The Deep Learning Classification model that I trained using Huawei Digix AI Challenge 2020 Search Ranking Task using Keras, Tensorflow, SckitLearn.
Firstly you should have Huawei Digix AI 2020 Dataset in this case. Data is available for the competitors however, it could be public in the near future. Simply, Data has 364 columns and roughly 6M rows. Columns mainly gives information about query, BM25 Score, users, time etc. Except Documents Id and Query Id, all of the features are integer and float.

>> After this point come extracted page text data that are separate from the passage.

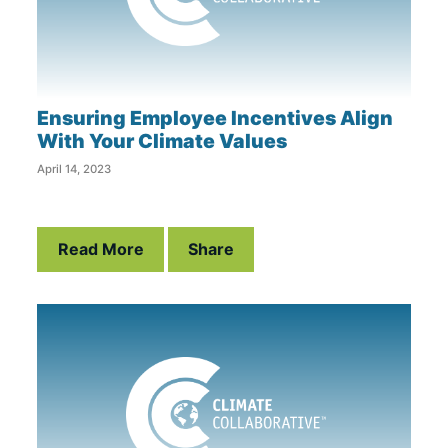
Ensuring Employee Incentives Align
With Your Climate Values
April 14, 2023
Read More
Share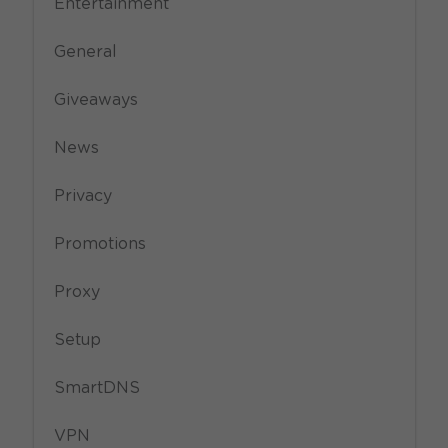
Entertainment
General
Giveaways
News
Privacy
Promotions
Proxy
Setup
SmartDNS
VPN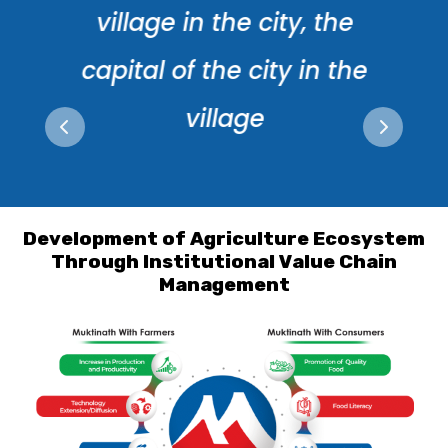
village in the city, the
capital of the city in the
village
Development of Agriculture Ecosystem
Through Institutional Value Chain
Management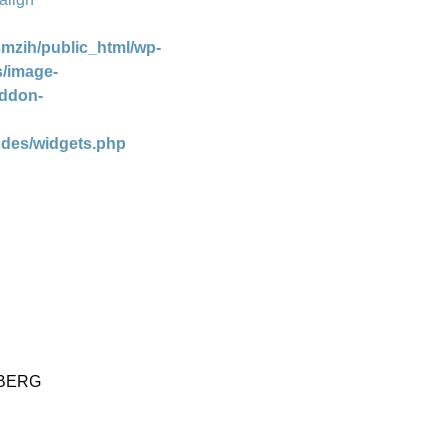
mzih/public_html/wp-
s/image-
addon-
udes/widgets.php
NBERG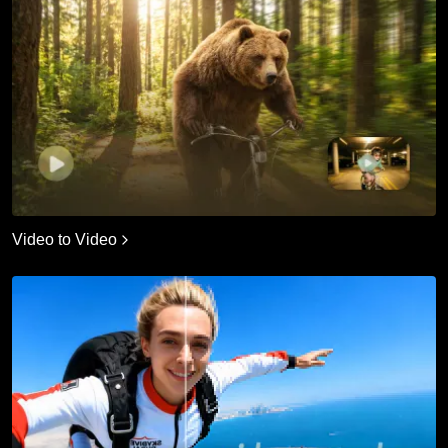
Video to Video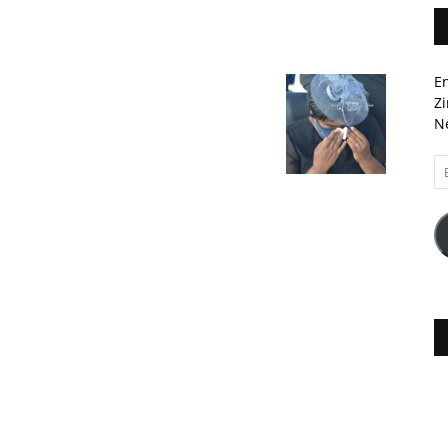
En
Zi
Ne
Em
A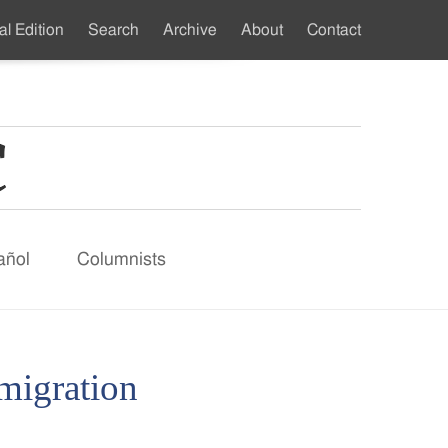
al Edition
Search
Archive
About
Contact
ndary
u
añol
Columnists
mmigration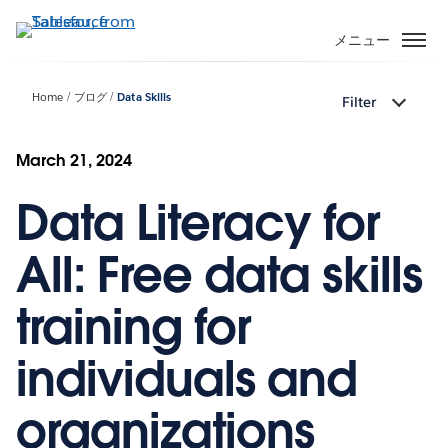
メ
イ
メニュー
ン
コ
Home
ブログ
Data Skills
Filter
ン
テ
ン
March 21, 2024
ツ
Data Literacy for
に
移
動
All: Free data skills
training for
individuals and
organizations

More details I recommend to read comments is scripts
To clone: git clone https://github.com/akalieren/HuwaeiDigixAI_SearchRanking.git
To install requirements: pip install -r requirements.txt
Example Commands to train model python3 model.py --data /Path/to/TRAIN_DATA.csv --test /Path/to/TEST_DATA_B.csv --csv /PATH/to/submission.csv
Submission file in csv format.
- ids, docid, labels, where ids is unique query id, docid is document that search results of query, and finaly labels is relevancy between document and query. In this case label is integer between 0 and 4.
- Due to technical problems still we could not access results. After Huawei stuffs informs us, I will updated.
- There are 5 labels to measure relevancy between documents and query. In this sense; 4 is relevant, 0 is not.